I've estimated a model via maximum likelihood in Stata and was surprised to find that estimated standard errors for one particular parameter are drastically smaller when clustering observations. I take it from the Stata manual on robust standard error estimation in ML that this can happen if the contributions of individual observations to the score (the derivative of the log-likelihood) tend to cancel each other within clusters.

I would now like to dig a little deeper into what exactly is happening and would therefore like to have a look at these score contributions. As far as I can see, however, Stata only gives me the total sum as e(gradient). Is there any way to pry the individual summands out of Stata?


1 Answers


If you have written your own command, you can create a new variable containing these scores using the ml score command.
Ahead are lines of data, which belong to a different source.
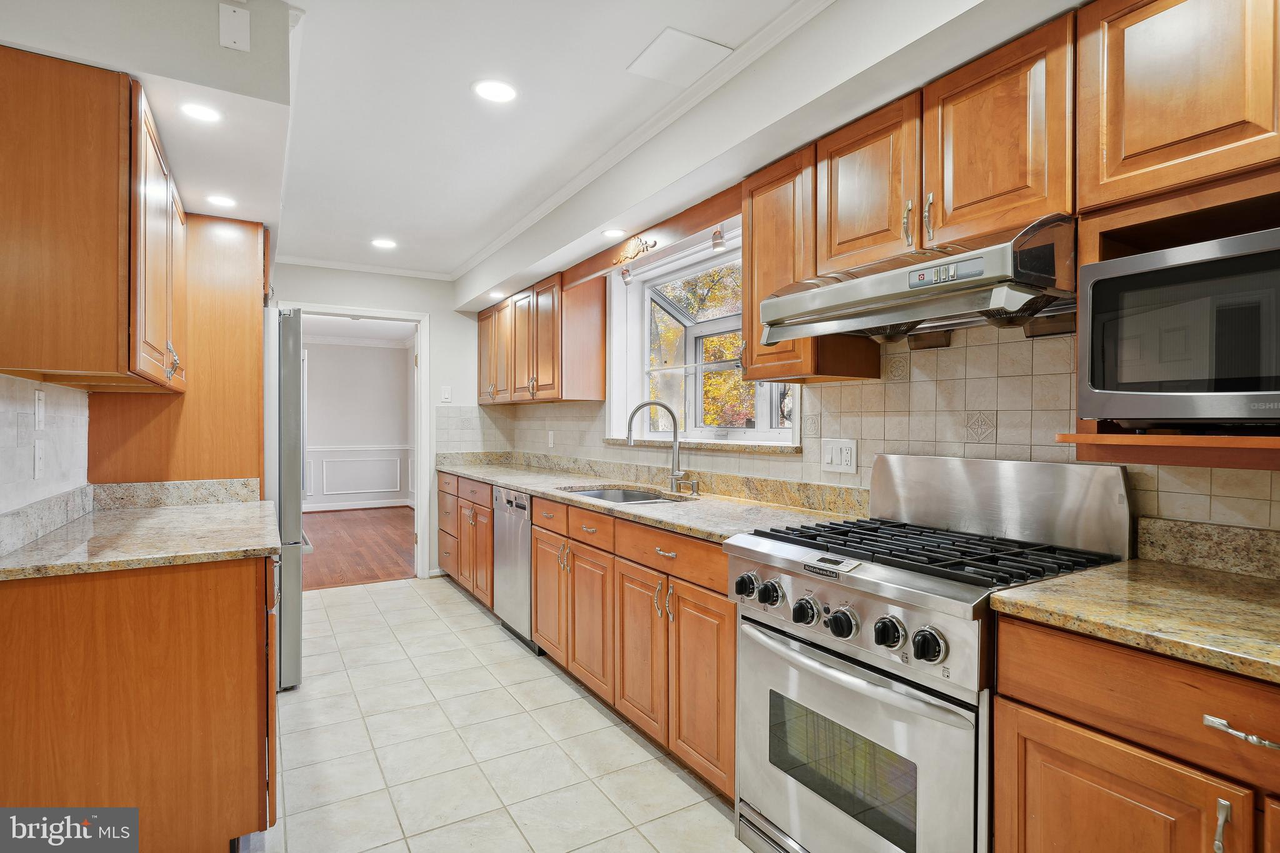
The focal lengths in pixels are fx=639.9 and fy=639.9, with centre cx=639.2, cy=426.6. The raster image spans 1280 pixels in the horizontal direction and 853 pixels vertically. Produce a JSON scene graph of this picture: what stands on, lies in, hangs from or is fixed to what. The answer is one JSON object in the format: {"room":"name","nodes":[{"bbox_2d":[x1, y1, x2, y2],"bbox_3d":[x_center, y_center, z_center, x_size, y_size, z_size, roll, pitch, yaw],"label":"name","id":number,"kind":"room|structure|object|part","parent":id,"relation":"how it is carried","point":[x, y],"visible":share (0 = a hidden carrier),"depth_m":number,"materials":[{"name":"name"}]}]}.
{"room":"kitchen","nodes":[
{"label":"kitchen","id":0,"kind":"room"},
{"bbox_2d":[0,375,90,520],"bbox_3d":[-1.608,0.060,1.558,0.023,0.460,2.446,0,0,-31],"label":"left wall","id":1,"kind":"structure","parent":0,"point":[21,396],"depth_m":1.96,"materials":[{"name":"white tile"}]},
{"bbox_2d":[33,438,45,478],"bbox_3d":[-1.813,0.096,1.933,0.012,0.116,0.076,0,0,-31],"label":"wall outlet","id":2,"kind":"object","parent":1,"relation":"attached to","point":[36,459],"visible":0.97,"depth_m":1.92,"materials":[{"name":"white plastic"}]},
{"bbox_2d":[33,389,46,430],"bbox_3d":[-1.816,-0.051,1.939,0.010,0.119,0.075,0,0,-31],"label":"light switch","id":3,"kind":"object","parent":1,"relation":"attached to","point":[41,396],"visible":0.97,"depth_m":1.93,"materials":[{"name":"white plastic"}]},
{"bbox_2d":[0,47,188,392],"bbox_3d":[-1.670,-0.522,1.982,0.351,0.788,1.027,0,0,-31],"label":"upper cabinet","id":4,"kind":"object","parent":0,"point":[134,357],"visible":1,"depth_m":1.60,"materials":[{"name":"brown wood"}]},
{"bbox_2d":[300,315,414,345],"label":"far room ceiling","id":5,"kind":"structure","parent":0,"point":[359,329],"depth_m":8.29,"materials":[{"name":"white paint"}]},
{"bbox_2d":[300,506,416,590],"bbox_3d":[-3.527,1.238,6.995,3.817,0.064,4.759,0,0,-31],"label":"wood floor","id":6,"kind":"structure","parent":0,"point":[399,570],"depth_m":6.47,"materials":[{"name":"brown wood"}]},
{"bbox_2d":[302,336,414,511],"bbox_3d":[-4.658,-0.035,8.967,3.810,2.451,0.130,0,0,-31],"label":"far room wall","id":7,"kind":"structure","parent":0,"point":[374,352],"depth_m":9.26,"materials":[{"name":"white paint"}]},
{"bbox_2d":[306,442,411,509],"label":"wainscoting","id":8,"kind":"structure","parent":7,"relation":"attached to","point":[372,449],"depth_m":9.21,"materials":[{"name":"white paint"}]},
{"bbox_2d":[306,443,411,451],"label":"chair rail","id":9,"kind":"object","parent":7,"relation":"attached to","point":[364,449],"visible":0.54,"depth_m":9.04,"materials":[{"name":"white paint"}]},
{"bbox_2d":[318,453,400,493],"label":"wall panel molding","id":10,"kind":"structure","parent":7,"relation":"attached to","point":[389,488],"depth_m":9.30,"materials":[{"name":"white paint"}]},
{"bbox_2d":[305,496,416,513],"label":"baseboard","id":11,"kind":"structure","parent":7,"relation":"attached to","point":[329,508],"depth_m":9.16,"materials":[{"name":"white paint"}]},
{"bbox_2d":[275,261,485,579],"bbox_3d":[-2.151,-0.010,4.943,2.086,2.450,0.126,0,0,-31],"label":"back wall","id":12,"kind":"structure","parent":0,"point":[437,314],"depth_m":5.10,"materials":[{"name":"white paint"}]},
{"bbox_2d":[280,303,429,581],"bbox_3d":[-2.155,0.160,4.925,1.126,2.092,0.186,0,0,-31],"label":"door frame","id":13,"kind":"structure","parent":12,"relation":"in","point":[419,469],"depth_m":5.06,"materials":[{"name":"white paint"}]},
{"bbox_2d":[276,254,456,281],"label":"crown molding","id":14,"kind":"structure","parent":12,"relation":"attached to","point":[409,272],"depth_m":4.84,"materials":[{"name":"white paint"}]},
{"bbox_2d":[440,385,452,403],"bbox_3d":[-1.555,-0.254,5.139,0.074,0.137,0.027,0,0,-31],"label":"light switch","id":15,"kind":"object","parent":12,"relation":"attached to","point":[447,396],"visible":0.99,"depth_m":5.13,"materials":[{"name":"white plastic"}]},
{"bbox_2d":[259,575,750,852],"bbox_3d":[-0.582,1.267,1.914,3.075,0.059,6.781,0,0,-31],"label":"tile floor","id":16,"kind":"structure","parent":0,"point":[402,590],"depth_m":2.43,"materials":[{"name":"beige tile"}]},
{"bbox_2d":[0,551,279,852],"bbox_3d":[-1.528,0.799,2.069,0.646,0.868,1.088,0,0,-31],"label":"base cabinet","id":17,"kind":"object","parent":16,"relation":"on","point":[219,608],"visible":0.79,"depth_m":1.63,"materials":[{"name":"brown wood"}]},
{"bbox_2d":[0,494,279,580],"bbox_3d":[-1.591,0.300,2.099,0.680,0.129,1.301,0,0,-31],"label":"left countertop","id":18,"kind":"structure","parent":17,"relation":"on","point":[246,548],"depth_m":1.96,"materials":[{"name":"beige stone"}]},
{"bbox_2d":[86,211,268,488],"bbox_3d":[-2.033,0.111,2.937,0.628,2.162,0.805,0,0,-31],"label":"tall cabinet panel","id":19,"kind":"object","parent":16,"relation":"on","point":[244,307],"visible":0.43,"depth_m":2.71,"materials":[{"name":"brown wood"}]},
{"bbox_2d":[273,308,306,691],"bbox_3d":[-2.074,0.343,3.189,0.817,1.756,0.898,0,0,-31],"label":"refrigerator","id":20,"kind":"object","parent":16,"relation":"on","point":[294,379],"visible":0.28,"depth_m":2.93,"materials":[{"name":"silver metal"}]},
{"bbox_2d":[436,470,495,611],"bbox_3d":[-1.007,0.785,4.639,0.673,0.871,1.287,0,0,-31],"label":"base cabinet","id":21,"kind":"object","parent":16,"relation":"on","point":[474,503],"visible":0.28,"depth_m":4.39,"materials":[{"name":"brown wood"}]},
{"bbox_2d":[492,484,540,651],"bbox_3d":[-0.494,0.792,3.808,0.613,0.863,0.575,0,0,-31],"label":"dishwasher","id":22,"kind":"object","parent":16,"relation":"on","point":[517,610],"visible":0.3,"depth_m":3.63,"materials":[{"name":"silver metal"}]},
{"bbox_2d":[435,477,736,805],"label":"base cabinet run","id":23,"kind":"object","parent":16,"relation":"on","point":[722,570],"visible":0.44,"depth_m":2.37,"materials":[{"name":"brown wood"}]},
{"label":"cabinet door","id":24,"kind":"part","parent":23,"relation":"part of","materials":[{"name":"brown wood"}]},
{"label":"cabinet door","id":25,"kind":"part","parent":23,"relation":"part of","materials":[{"name":"brown wood"}]},
{"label":"cabinet door","id":26,"kind":"part","parent":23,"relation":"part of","materials":[{"name":"brown wood"}]},
{"bbox_2d":[435,450,864,544],"bbox_3d":[-0.349,0.290,3.669,0.698,0.133,3.787,0,0,-31],"label":"countertop","id":27,"kind":"structure","parent":23,"relation":"on","point":[524,488],"depth_m":2.92,"materials":[{"name":"beige stone"}]},
{"bbox_2d":[561,485,689,503],"bbox_3d":[-0.082,0.437,3.094,0.497,0.185,0.758,0,0,-31],"label":"sink","id":28,"kind":"object","parent":27,"relation":"in","point":[619,495],"visible":0.2,"depth_m":3.37,"materials":[{"name":"silver metal"}]},
{"bbox_2d":[625,400,691,493],"bbox_3d":[0.088,0.093,3.090,0.283,0.443,0.183,0,0,-31],"label":"faucet","id":29,"kind":"object","parent":27,"relation":"on","point":[675,476],"visible":0.99,"depth_m":3.12,"materials":[{"name":"silver metal"}]},
{"bbox_2d":[676,477,699,495],"bbox_3d":[0.231,0.281,3.023,0.099,0.074,0.041,0,0,-31],"label":"soap dispenser","id":30,"kind":"object","parent":27,"relation":"on","point":[695,488],"visible":0.99,"depth_m":3.02,"materials":[{"name":"silver metal"}]},
{"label":"drawer","id":31,"kind":"part","parent":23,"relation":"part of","materials":[{"name":"brown wood"}]},
{"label":"cabinet door","id":32,"kind":"part","parent":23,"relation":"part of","materials":[{"name":"brown wood"}]},
{"bbox_2d":[727,454,1129,852],"bbox_3d":[0.735,0.666,1.731,0.726,1.146,0.762,0,0,-31],"label":"gas range","id":33,"kind":"object","parent":16,"relation":"on","point":[850,657],"visible":0.85,"depth_m":1.60,"materials":[{"name":"silver metal"}]},
{"bbox_3d":[0.304,0.453,1.829,0.059,0.062,0.060,0,0,-31],"label":"knob","id":34,"kind":"part","parent":33,"relation":"part of","materials":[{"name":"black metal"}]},
{"bbox_3d":[0.355,0.461,1.768,0.057,0.061,0.059,0,0,-31],"label":"knob","id":35,"kind":"part","parent":33,"relation":"part of","materials":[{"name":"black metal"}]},
{"bbox_3d":[0.425,0.483,1.674,0.057,0.062,0.060,0,0,-31],"label":"knob","id":36,"kind":"part","parent":33,"relation":"part of","materials":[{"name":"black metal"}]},
{"bbox_3d":[0.492,0.483,1.581,0.062,0.065,0.064,0,0,-31],"label":"knob","id":37,"kind":"part","parent":33,"relation":"part of","materials":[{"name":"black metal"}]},
{"bbox_3d":[0.460,0.858,1.649,0.089,0.616,0.706,0,0,-31],"label":"oven door","id":38,"kind":"part","parent":33,"relation":"part of","materials":[{"name":"silver metal"}]},
{"bbox_3d":[0.563,0.468,1.464,0.059,0.065,0.064,0,0,-31],"label":"knob","id":39,"kind":"part","parent":33,"relation":"part of","materials":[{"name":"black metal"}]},
{"bbox_3d":[0.621,0.475,1.394,0.060,0.065,0.064,0,0,-31],"label":"knob","id":40,"kind":"part","parent":33,"relation":"part of","materials":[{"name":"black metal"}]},
{"bbox_3d":[0.738,0.328,1.796,0.700,0.040,0.857,0,0,-31],"label":"burner grates","id":41,"kind":"part","parent":33,"relation":"part of","materials":[{"name":"black metal"}]},
{"bbox_2d":[989,611,1279,852],"bbox_3d":[1.197,0.813,1.049,0.648,0.884,0.916,0,0,-31],"label":"base cabinet","id":42,"kind":"object","parent":16,"relation":"on","point":[1123,794],"visible":0.85,"depth_m":1.09,"materials":[{"name":"brown wood"}]},
{"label":"cabinet door","id":43,"kind":"part","parent":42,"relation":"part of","materials":[{"name":"brown wood"}]},
{"bbox_2d":[989,556,1279,683],"bbox_3d":[1.288,0.316,0.992,0.691,0.122,1.157,0,0,-31],"label":"granite countertop","id":44,"kind":"structure","parent":42,"relation":"on","point":[1245,578],"depth_m":1.24,"materials":[{"name":"beige stone"}]},
{"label":"pull","id":45,"kind":"part","parent":42,"relation":"part of","materials":[{"name":"silver metal"}]},
{"bbox_3d":[0.959,0.479,0.997,0.041,0.018,0.140,0,0,-31],"label":"drawer pull","id":46,"kind":"part","parent":42,"relation":"part of","materials":[{"name":"silver metal"}]},
{"bbox_2d":[254,0,834,276],"bbox_3d":[-0.646,-1.260,1.756,2.855,0.103,7.329,0,0,-31],"label":"ceiling","id":47,"kind":"structure","parent":0,"point":[377,222],"depth_m":2.43,"materials":[{"name":"white paint"}]},
{"bbox_2d":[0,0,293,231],"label":"left soffit","id":48,"kind":"object","parent":47,"relation":"attached to","point":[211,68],"visible":0.83,"depth_m":1.80,"materials":[{"name":"white paint"}]},
{"bbox_2d":[178,101,221,122],"bbox_3d":[-1.294,-0.925,1.882,0.127,0.006,0.129,0,0,-31],"label":"recessed light","id":49,"kind":"object","parent":48,"relation":"in","point":[201,113],"visible":0.99,"depth_m":1.88,"materials":[{"name":"white"}]},
{"bbox_2d":[205,193,237,208],"bbox_3d":[-1.720,-0.928,2.633,0.133,0.006,0.136,0,0,-31],"label":"recessed light","id":50,"kind":"object","parent":48,"relation":"in","point":[219,200],"visible":0.99,"depth_m":2.63,"materials":[{"name":"white"}]},
{"bbox_2d":[218,0,250,51],"bbox_3d":[-1.087,-1.078,1.720,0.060,0.115,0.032,0,0,-31],"label":"wall plate","id":51,"kind":"object","parent":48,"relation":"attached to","point":[234,35],"visible":0.99,"depth_m":1.71,"materials":[{"name":"white plastic"}]},
{"bbox_2d":[370,237,397,248],"bbox_3d":[-1.707,-1.220,4.265,0.172,0.007,0.175,0,0,-31],"label":"recessed light","id":52,"kind":"object","parent":47,"relation":"in","point":[379,242],"visible":0.99,"depth_m":4.25,"materials":[{"name":"white"}]},
{"bbox_2d":[471,78,517,102],"bbox_3d":[-0.523,-1.214,2.317,0.171,0.007,0.172,0,0,-31],"label":"recessed light","id":53,"kind":"object","parent":47,"relation":"in","point":[489,93],"visible":0.99,"depth_m":2.31,"materials":[{"name":"white"}]},
{"bbox_2d":[486,289,506,299],"bbox_3d":[-1.025,-0.942,4.573,0.148,0.010,0.156,0,0,-31],"label":"recessed light","id":54,"kind":"object","parent":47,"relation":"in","point":[494,294],"visible":0.95,"depth_m":4.56,"materials":[{"name":"white"}]},
{"bbox_2d":[600,228,626,238],"bbox_3d":[-0.128,-0.929,3.082,0.131,0.006,0.133,0,0,-31],"label":"recessed light","id":55,"kind":"object","parent":47,"relation":"in","point":[612,232],"visible":0.99,"depth_m":3.07,"materials":[{"name":"white"}]},
{"bbox_2d":[627,27,733,86],"bbox_3d":[0.130,-1.221,2.131,0.251,0.010,0.259,0,0,-31],"label":"ceiling access panel","id":56,"kind":"object","parent":47,"relation":"in","point":[665,48],"visible":0.99,"depth_m":2.11,"materials":[{"name":"white paint"}]},
{"bbox_2d":[479,0,1279,542],"bbox_3d":[0.471,-0.019,2.632,0.347,2.464,6.962,0,0,-31],"label":"right wall","id":57,"kind":"structure","parent":0,"point":[782,50],"depth_m":2.21,"materials":[{"name":"white paint"}]},
{"bbox_2d":[475,268,604,405],"bbox_3d":[-0.783,-0.554,4.591,0.359,0.758,1.575,0,0,-31],"label":"upper cabinet","id":58,"kind":"object","parent":57,"relation":"attached to","point":[547,396],"visible":0.91,"depth_m":4.06,"materials":[{"name":"brown wood"}]},
{"bbox_2d":[466,0,832,286],"bbox_3d":[-0.728,-1.189,2.110,2.368,0.075,5.994,0,0,-31],"label":"crown molding","id":59,"kind":"structure","parent":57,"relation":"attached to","point":[537,215],"depth_m":2.70,"materials":[{"name":"white paint"}]},
{"bbox_2d":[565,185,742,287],"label":"wooden valance","id":60,"kind":"object","parent":57,"relation":"attached to","point":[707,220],"visible":0.81,"depth_m":2.92,"materials":[{"name":"brown wood"}]},
{"bbox_2d":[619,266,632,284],"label":"spotlight","id":61,"kind":"object","parent":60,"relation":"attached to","point":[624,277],"visible":0.97,"depth_m":3.37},
{"bbox_2d":[611,235,657,273],"bbox_3d":[-0.036,-0.845,3.092,0.021,0.118,0.414,0,0,-31],"label":"decorative ornament","id":62,"kind":"object","parent":60,"relation":"attached to","point":[655,244],"visible":0.99,"depth_m":3.08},
{"bbox_2d":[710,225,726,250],"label":"spotlight","id":63,"kind":"object","parent":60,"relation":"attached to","point":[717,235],"visible":0.96,"depth_m":2.76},
{"bbox_2d":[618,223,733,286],"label":"track light","id":64,"kind":"object","parent":57,"relation":"attached to","point":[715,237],"visible":0.91,"depth_m":2.97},
{"bbox_2d":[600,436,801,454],"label":"window sill","id":65,"kind":"structure","parent":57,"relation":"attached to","point":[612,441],"depth_m":3.02,"materials":[{"name":"stone"}]},
{"bbox_2d":[606,225,803,450],"bbox_3d":[0.395,-0.407,3.331,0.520,1.046,1.553,0,0,-31],"label":"window","id":66,"kind":"structure","parent":57,"relation":"in","point":[750,431],"depth_m":3.63,"materials":[{"name":"white"}]},
{"bbox_2d":[739,136,876,383],"bbox_3d":[0.583,-0.545,2.298,0.356,0.779,0.335,0,0,-31],"label":"upper cabinet","id":67,"kind":"object","parent":57,"relation":"attached to","point":[757,249],"visible":0.57,"depth_m":2.20,"materials":[{"name":"brown wood"}]},
{"bbox_2d":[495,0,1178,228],"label":"soffit","id":68,"kind":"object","parent":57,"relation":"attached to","point":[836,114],"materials":[{"name":"white paint"}]},
{"bbox_2d":[468,319,1279,549],"bbox_3d":[0.506,-0.036,2.839,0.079,0.734,4.494,0,0,-31],"label":"tile backsplash","id":69,"kind":"structure","parent":57,"relation":"attached to","point":[865,389],"depth_m":2.05,"materials":[{"name":"beige tile"}]},
{"bbox_2d":[546,430,555,447],"bbox_3d":[-0.640,0.095,4.606,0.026,0.128,0.077,0,0,-31],"label":"wall outlet","id":70,"kind":"object","parent":69,"relation":"attached to","point":[549,439],"visible":0.98,"depth_m":4.59,"materials":[{"name":"white plastic"}]},
{"bbox_2d":[821,437,857,473],"bbox_3d":[0.735,0.106,2.363,0.013,0.124,0.152,0,0,-31],"label":"light switch","id":71,"kind":"object","parent":69,"relation":"attached to","point":[827,456],"visible":0.98,"depth_m":2.36,"materials":[{"name":"white plastic"}]},
{"bbox_2d":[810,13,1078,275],"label":"upper cabinet","id":72,"kind":"object","parent":57,"relation":"attached to","point":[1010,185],"visible":0.73,"depth_m":1.66,"materials":[{"name":"brown wood"}]},
{"bbox_2d":[754,211,1079,343],"bbox_3d":[0.783,-0.370,1.775,0.532,0.225,0.765,0,0,-31],"label":"range hood","id":73,"kind":"object","parent":72,"relation":"attached to","point":[852,287],"visible":0.9,"depth_m":1.57,"materials":[{"name":"silver metal"}]},
{"bbox_2d":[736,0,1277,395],"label":"upper cabinet run","id":74,"kind":"object","parent":57,"relation":"attached to","point":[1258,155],"visible":0.83,"depth_m":1.51,"materials":[{"name":"brown wood"}]},
{"bbox_2d":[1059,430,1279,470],"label":"microwave shelf","id":75,"kind":"object","parent":57,"relation":"attached to","point":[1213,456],"visible":0.91,"depth_m":1.26,"materials":[{"name":"brown wood"}]},
{"bbox_2d":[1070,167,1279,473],"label":"microwave shelf","id":76,"kind":"object","parent":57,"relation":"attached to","point":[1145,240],"visible":0.52,"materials":[{"name":"brown wood"}]},
{"bbox_2d":[1080,225,1279,428],"bbox_3d":[1.209,-0.161,1.199,0.403,0.335,0.542,0,0,-31],"label":"microwave","id":77,"kind":"object","parent":76,"relation":"in","point":[1178,274],"visible":1,"depth_m":1.18,"materials":[{"name":"metal"}]},
{"bbox_2d":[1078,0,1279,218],"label":"upper cabinet","id":78,"kind":"object","parent":57,"relation":"attached to","point":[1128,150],"visible":0.98,"depth_m":1.27,"materials":[{"name":"brown wood"}]},
{"bbox_2d":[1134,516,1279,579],"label":"granite backsplash","id":79,"kind":"structure","parent":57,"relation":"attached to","point":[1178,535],"depth_m":1.49,"materials":[{"name":"beige stone"}]},
{"label":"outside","id":80,"kind":"structure","parent":0,"visible":0},
{"label":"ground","id":81,"kind":"structure","parent":80,"visible":0},
{"bbox_2d":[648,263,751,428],"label":"tree","id":82,"kind":"object","parent":81,"relation":"on","point":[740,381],"visible":0.19,"depth_m":9.36,"materials":[{"name":"plant"}]}
]}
Official Stata commands and most finished user written commands will often have score as an option for predict, which does the same thing but with an easier syntax.

These will give you the score of the log likelihood ($\ell$) with respect to the linear predictor, $x\beta = \beta_0 + \beta_1 x_1 + \beta_2 x_2 \elipses$. To get the derivative of the log likelihood with respect to an individual parameter, say $\beta_1$, you just use the chain rule:

$\frac{\partial \ell}{\partial \beta_1} = \frac{\partial \ell }{\partial x\beta} \frac{\partial x\beta}{\partial \beta_1}$

The scores returned by Stata are $ \frac{\partial \ell }{\partial x\beta}$, and $\frac{\partial x\beta}{\partial \beta_1} = x_1$.

So, to get the score for $\beta_1$ you just multiply the score returned by Stata and $x_1$.